Estamos en la Barcelona de 1947. Miquel Mascarell, el último policía de la Barcelona republicana, abandona la cárcel tras librarse de la pena de muerte y de haber sufrido las penas del Valle de los Caídos. A su regreso recibe un misterioso sobre con una fotografía, dinero y una dirección que su instinto de policía no puede rechazar. Así arranca "Siete días de julio", la novela de Jordi Sierra i Fabra que este fin de semana llega a los lectores de LA NUEVA ESPAÑA por 5,95 euros más el periódico del día.

- ¿Tiene alguna fórmula para que los lectores no quieran soltar su libro?

-Siempre he escrito desde la honestidad, la claridad, con un estilo directo, rápido, basado en los diálogos y sin rollos superfluos. Cuento una historia y punto. Dicen que los libros de la serie Mascarell son adictivos, y algo de verdad habrá en eso. En estos años cientos de personas que han leído cualquiera de ellos, se han enganchado y luego han comenzado desde el primero para ir en orden, aunque cada novela sea un caso policiaco. Pero leídos seguidos ves la evolución de los personajes. Es maravilloso que los hayan hecho suyos. La gente me para por la calle y me pregunta cosas de Patro, como si fuera real, y me dicen que no quieren que les pase nada malo. Me suplican que no mate a Mascarell. Bueno, lo que le sucedió a Conan Doyle con Sherlock Holmes. Él lo mató y tuvo que resucitarlo.

- ¿El estraperlo era el refugio de los pobres y las grandes riquezas se las repartían los vencedores?

-Muchos nuevos ricos y muchas de las fortunas de hoy, se gestaron con el estraperlo de entonces (una antesala de la corrupción de hoy, en la que siempre se ha movido la derecha más rancia, como si España fuese su finca particular, algo, por otra parte, propio de regímenes dictatoriales). Si un litro de aceite costaba 2 pesetas (y escaseaba) en reventa se pagaban hasta 30 pesetas... que sólo podían pagar los pudientes, claro. Por eso en el primer nuevo caso de Mascarell, aunque ya no es inspector y ha de ir con cuidado, lo enfrento con el estraperlo, porque fue la primera seña de identidad social en la posguerra.

- ¿Hay esperanza en su novela?

-En mis libros siempre hay esperanza, pero es difícil encajarla en la serie Mascarell.
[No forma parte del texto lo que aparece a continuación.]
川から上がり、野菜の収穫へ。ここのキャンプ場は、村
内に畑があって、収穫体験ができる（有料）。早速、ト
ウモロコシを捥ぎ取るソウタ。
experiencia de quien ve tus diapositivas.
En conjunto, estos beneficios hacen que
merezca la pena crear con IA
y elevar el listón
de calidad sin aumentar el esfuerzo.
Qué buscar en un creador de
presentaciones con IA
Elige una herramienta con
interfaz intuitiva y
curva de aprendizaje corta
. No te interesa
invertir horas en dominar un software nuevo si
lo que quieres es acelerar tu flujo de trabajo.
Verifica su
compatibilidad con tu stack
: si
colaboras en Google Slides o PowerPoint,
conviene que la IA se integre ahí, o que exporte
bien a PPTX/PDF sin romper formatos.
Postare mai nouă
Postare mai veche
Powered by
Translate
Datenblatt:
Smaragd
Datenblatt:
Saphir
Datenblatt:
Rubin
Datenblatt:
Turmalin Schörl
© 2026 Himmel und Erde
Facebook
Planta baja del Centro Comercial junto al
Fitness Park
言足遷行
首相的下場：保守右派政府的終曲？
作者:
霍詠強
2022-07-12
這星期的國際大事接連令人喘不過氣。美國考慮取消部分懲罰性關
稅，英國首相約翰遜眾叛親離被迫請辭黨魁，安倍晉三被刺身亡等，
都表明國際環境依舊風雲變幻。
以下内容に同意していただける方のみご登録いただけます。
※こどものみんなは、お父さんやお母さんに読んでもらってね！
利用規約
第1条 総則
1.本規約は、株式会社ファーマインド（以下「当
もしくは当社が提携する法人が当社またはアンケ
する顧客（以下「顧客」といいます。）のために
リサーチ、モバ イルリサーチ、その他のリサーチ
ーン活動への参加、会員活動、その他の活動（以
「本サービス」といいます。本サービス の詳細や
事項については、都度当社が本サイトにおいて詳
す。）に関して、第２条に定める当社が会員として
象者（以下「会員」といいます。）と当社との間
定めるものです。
Lo que hay es mucha resignación. Hoy sabemos que Franco murió en el 75, pero en 1947... Como mucho había sueños. Esperanzas, pocas. La escena en la que Miquel es abofeteado en la comisaría de policía por el nuevo comisario es de las más duras que he escrito. Simple, pero dura. Mi héroe, mi personaje, un hombre de 63 años en ese momento, golpeado con el desprecio de los vencedores. El arranque de la novela, con ese tren entrando despacio en la estación... también es muy simbólico. Creo que la esperanza se resume en el reencuentro de Miquel y Patro y la necesidad de compartir algo por encima del miedo y la frustración.
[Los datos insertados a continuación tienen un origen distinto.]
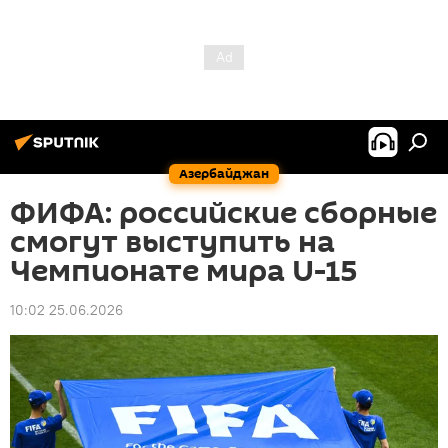
Азербайджан
ФИФА: российские сборные
смогут выступить на
Чемпионате мира U-15
10:02 25.06.2026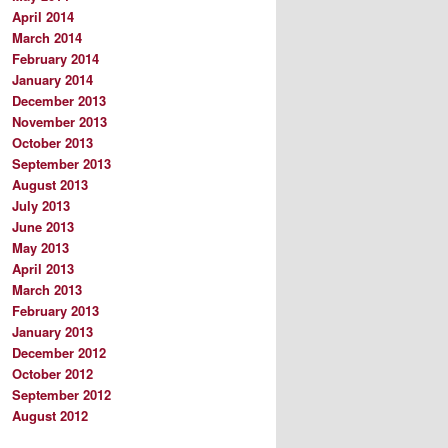
April 2014
March 2014
February 2014
January 2014
December 2013
November 2013
October 2013
September 2013
August 2013
July 2013
June 2013
May 2013
April 2013
March 2013
February 2013
January 2013
December 2012
October 2012
September 2012
August 2012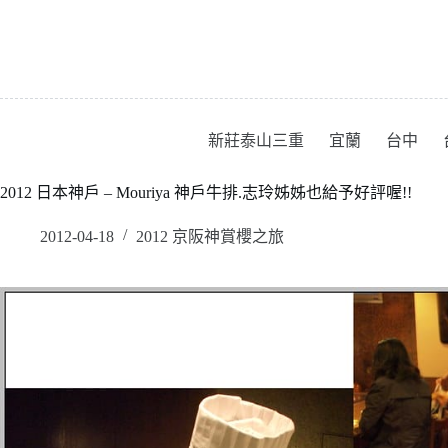
跳
至
主
要
內
容
新莊泰山三重
宜蘭
台中
2012 日本神戶 – Mouriya 神戶牛排.志玲姊姊也給予好評喔!!
2012-04-18
2012 京阪神賞櫻之旅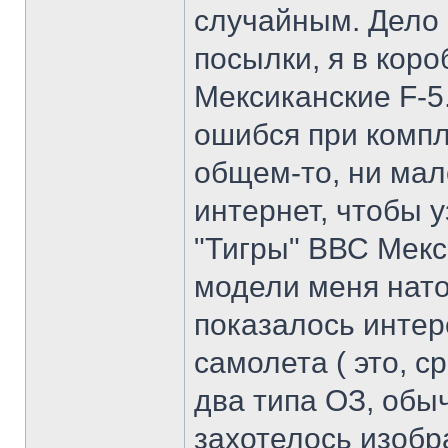
случайным. Дело 
посылки, я в кор
Мексиканские F-5
ошибся при компл
общем-то, ни мал
интернет, чтобы у
"Тигры" ВВС Мекси
модели меня нато
показалось инте
самолета ( это, с
два типа ОЗ, обы
захотелось изобр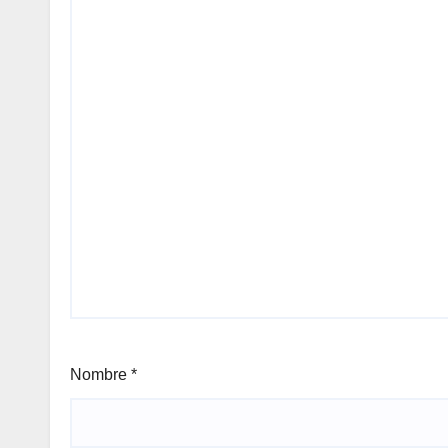
Nombre
*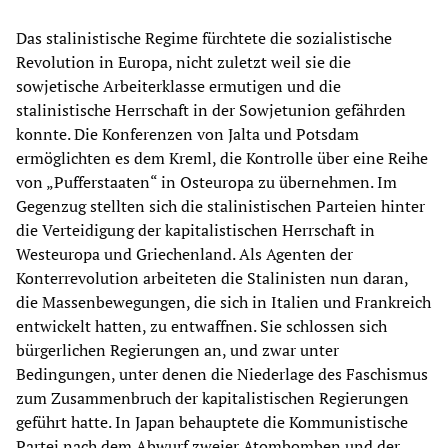
Das stalinistische Regime fürchtete die sozialistische
Revolution in Europa, nicht zuletzt weil sie die
sowjetische Arbeiterklasse ermutigen und die
stalinistische Herrschaft in der Sowjetunion gefährden
konnte. Die Konferenzen von Jalta und Potsdam
ermöglichten es dem Kreml, die Kontrolle über eine Reihe
von „Pufferstaaten“ in Osteuropa zu übernehmen. Im
Gegenzug stellten sich die stalinistischen Parteien hinter
die Verteidigung der kapitalistischen Herrschaft in
Westeuropa und Griechenland. Als Agenten der
Konterrevolution arbeiteten die Stalinisten nun daran,
die Massenbewegungen, die sich in Italien und Frankreich
entwickelt hatten, zu entwaffnen. Sie schlossen sich
bürgerlichen Regierungen an, und zwar unter
Bedingungen, unter denen die Niederlage des Faschismus
zum Zusammenbruch der kapitalistischen Regierungen
geführt hatte. In Japan behauptete die Kommunistische
Partei nach dem Abwurf zweier Atombomben und der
- ¿Sus novelas son de grises (al margen de los uniformes) más que de blancos y negros?

-Mis novelas parten de mis cinco principios básicos, es decir, las cinco palabras que marcan mi código ético: paz, amor, respeto, honradez y esperanza. Si he llegado a ser un referente en las escuelas de España y Latinoamérica, lectura casi obligada para los pobres alumnos, es porque soy un autor realista, que escribe sin tapujos, sin falsas moralinas, sin dogmatismos. Hago novelas, y si hablas del mundo de hoy, el real, es muy duro. El mundo, en efecto, no es blanco ni negro: es gris en toda su gama. Yo sólo soy un novelista, pero algo tendré para llevar 50 años gustando a todo tipo de gente, jóvenes y adultos, y escribiendo de todos géneros.
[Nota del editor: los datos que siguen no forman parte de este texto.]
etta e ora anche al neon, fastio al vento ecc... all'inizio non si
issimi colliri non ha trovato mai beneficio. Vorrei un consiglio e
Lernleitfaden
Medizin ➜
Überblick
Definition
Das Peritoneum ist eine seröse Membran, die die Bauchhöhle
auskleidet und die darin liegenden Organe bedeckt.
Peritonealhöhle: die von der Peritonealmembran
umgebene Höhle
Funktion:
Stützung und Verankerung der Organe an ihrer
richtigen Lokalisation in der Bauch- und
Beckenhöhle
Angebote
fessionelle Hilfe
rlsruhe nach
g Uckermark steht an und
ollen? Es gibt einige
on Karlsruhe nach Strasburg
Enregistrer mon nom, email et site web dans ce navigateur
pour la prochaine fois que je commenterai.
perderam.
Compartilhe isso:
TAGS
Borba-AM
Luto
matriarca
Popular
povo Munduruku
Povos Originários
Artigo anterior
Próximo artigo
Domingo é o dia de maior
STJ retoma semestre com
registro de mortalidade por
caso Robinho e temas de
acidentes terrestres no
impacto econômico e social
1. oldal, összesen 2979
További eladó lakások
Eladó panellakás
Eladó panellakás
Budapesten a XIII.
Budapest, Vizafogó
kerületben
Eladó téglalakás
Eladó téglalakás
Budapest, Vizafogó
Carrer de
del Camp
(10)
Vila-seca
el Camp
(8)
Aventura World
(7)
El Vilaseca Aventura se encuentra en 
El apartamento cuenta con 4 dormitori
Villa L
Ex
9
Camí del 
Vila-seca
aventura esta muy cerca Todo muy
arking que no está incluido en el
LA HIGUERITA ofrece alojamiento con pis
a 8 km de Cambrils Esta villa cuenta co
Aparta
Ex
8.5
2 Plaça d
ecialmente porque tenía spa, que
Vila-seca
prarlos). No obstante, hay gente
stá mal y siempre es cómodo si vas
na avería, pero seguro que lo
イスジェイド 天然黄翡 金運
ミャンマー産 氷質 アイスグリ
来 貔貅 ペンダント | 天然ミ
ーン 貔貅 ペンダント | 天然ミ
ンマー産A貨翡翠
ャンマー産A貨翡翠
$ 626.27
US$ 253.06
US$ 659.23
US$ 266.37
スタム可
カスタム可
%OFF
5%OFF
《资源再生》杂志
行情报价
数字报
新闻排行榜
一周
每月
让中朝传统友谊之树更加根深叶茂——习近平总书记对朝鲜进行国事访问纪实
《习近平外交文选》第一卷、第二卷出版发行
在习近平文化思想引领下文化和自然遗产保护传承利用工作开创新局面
- ¿Qué le costó más trabajo en esta novela?

-Como siempre, la documentación. Hay muchos recuerdos personales de mi amigo y mentor, Francisco González Ledesma. Hasta su muerte, fue mi "garganta profunda" en las novelas de Mascarell. Son tan reales por él y su prodigiosa memoria. Era un placer sentarnos a charlar y tomar notas de cuanto me decía. Luego el mayor trabajo fue enfrentar a Miquel con su nueva realidad. En "Cuatro días de enero" aún es inspector. En "Siete días de julio" ya no. Llega a una Barcelona desconocida, está solo, no tiene a nadie, va a su casa y está habitada por extraños. Meterme en la piel de alguien así fue lo más duro. Luego, en los siguientes libros, ya estaba habituado, pero en "Siete días de julio" fue tremendo. Un trabajo de interiorización muy fuerte. Pero bueno, para eso es uno escritor. Un actor hace un papel y le dan un "Goya", o un "Oscar". El escritor ha de sentir todos los personajes a la vez. Es un director de orquesta buscando que todos suenen afinados.

- ¿Hay algo del autor en Mascarell?

-Decían que Carvalho tenía algo de Vázquez Montalbán, y que Méndez tenía algo de González Ledesma. Ahora también se dice que Mascarell es un referente y el heredero de ellos, así que imagino que sí, aunque sea sin pretenderlo: algo habrá mío. Quizá mi ética, mi sentido de la justicia, mi forma de entender la vida, la necesidad de compartir, dar, no ser egoísta... Si Miquel Mascarell viviera hoy, seguro que también tendría una Fundación para ayudar a los demás, como yo.